Assumed Name.
Williams, Raymond Leslie
Known primarily as the author of two fine novels, Ricardo Piglia has
also been writing short fiction since the late 1960s. Five of the six
stories in Assumed Name were written in 1975, well before the
publication of his novels Artificial Respiration (1979) and La ciudad
ausente (1992). This short fiction does contain several of the thematic
concerns of Piglia's novels, and three of them even include one of
his key characters, Emilio Renzi. They were written under the sign of
the Argentines Roberto Arlt, Jorge Luis Borges, and Julio Cortazar.
The fiction of Ricardo Piglia is one of the aesthetical innovative
and perhaps most politically significant since the writings of Julio
Cortazar, and it certainly posits a forceful response to some
neo-Marxists' categorization of the postmodern as politically
conservative. His books are best read as one body of fictions, and can
be seen as an outgrowth of those Borges stories that blur the line
between fiction and essay, such as "The Library of Babel" and
"Pierre Menard, Author of the Quixote." Piglia's writing
is a fictional meditation that can also be read as essays and, to a
certain extent, must be read as political essays. His fiction is a major
rewriting of Argentine history and literature.
Assumed Name contains an introduction by the translator Sergio
Gabriel Waisman, a quotation from Roberto Arlt ("The only things
that we lose are those that we never really had"), an authorial
note by Piglia, the six stories, and, at the end, Waisman's notes
on the translation. The book is populated with marginalized and often
frail and aging characters. They live anguished lives in their attempts
to understand their circumstance by deciphering the written and spoken
word.
In "The End of the Ride" Emilio Renzi takes a bus trip to
visit his dying father in a hospital. During the trip, he befriends a
solitary woman who claims to be a former opera singer, Aida. After his
father dies in the hospital, Renzi goes to Aida's apartment.
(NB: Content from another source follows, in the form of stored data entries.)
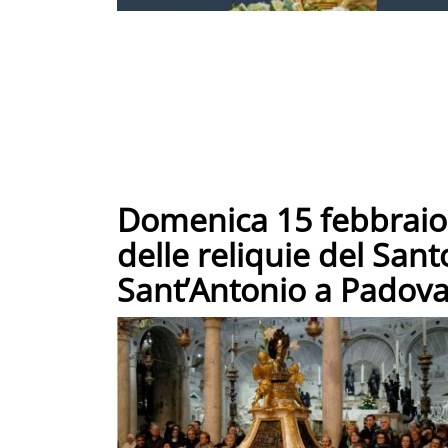
Domenica 15 febbraio 
delle reliquie del Santo
Sant’Antonio a Padov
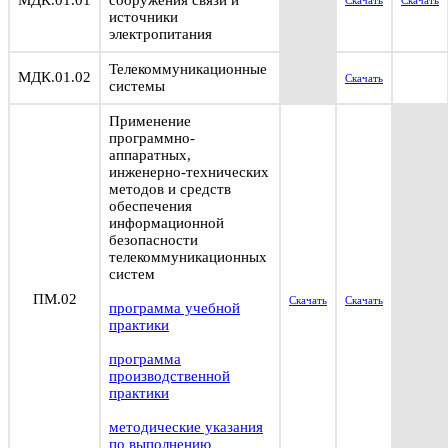
МДК.01.01
сооружения связи и
Скачать
Скачать
источники
электропитания
Телекоммуникационные
МДК.01.02
Скачать
системы
Применение
программно-
аппаратных,
инженерно-технических
методов и средств
обеспечения
информационной
безопасности
телекоммуникационных
систем
ПМ.02
Скачать
Скачать
программа учебной
практики
программа
производственной
практики
методические указания
по выполнению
"Mousy Benitez Sang Boleros" details the relationship between
two over-the-hill and hopeless boxers. A superb story, "The
Madwoman and the Story of a Crime," deals with not only a
man's loss of a woman but also the creation of fiction.
The title story, "Assumed Name," is a lengthy and complex
text with two parts. The first, "Homage to Roberto Arlt," is
Piglia's "report" or "abstract" concerning the
supposed ownership of a text by Arlt. Part 2, "Appendix:
Luba," is a story supposedly printed from an unpublished manuscript
that Piglia found. The issues of ownership and authorship, however, are
just as ambiguous at the end as they were in the beginning.
The volume has been very well conceived by Piglia, the translator,
and the publisher. Waisman's renderings are consistently smooth and
obviously well informed. The book's fortunate publication in
English provides anglophone readers access to one of Latin
America's most accomplished contemporary writers.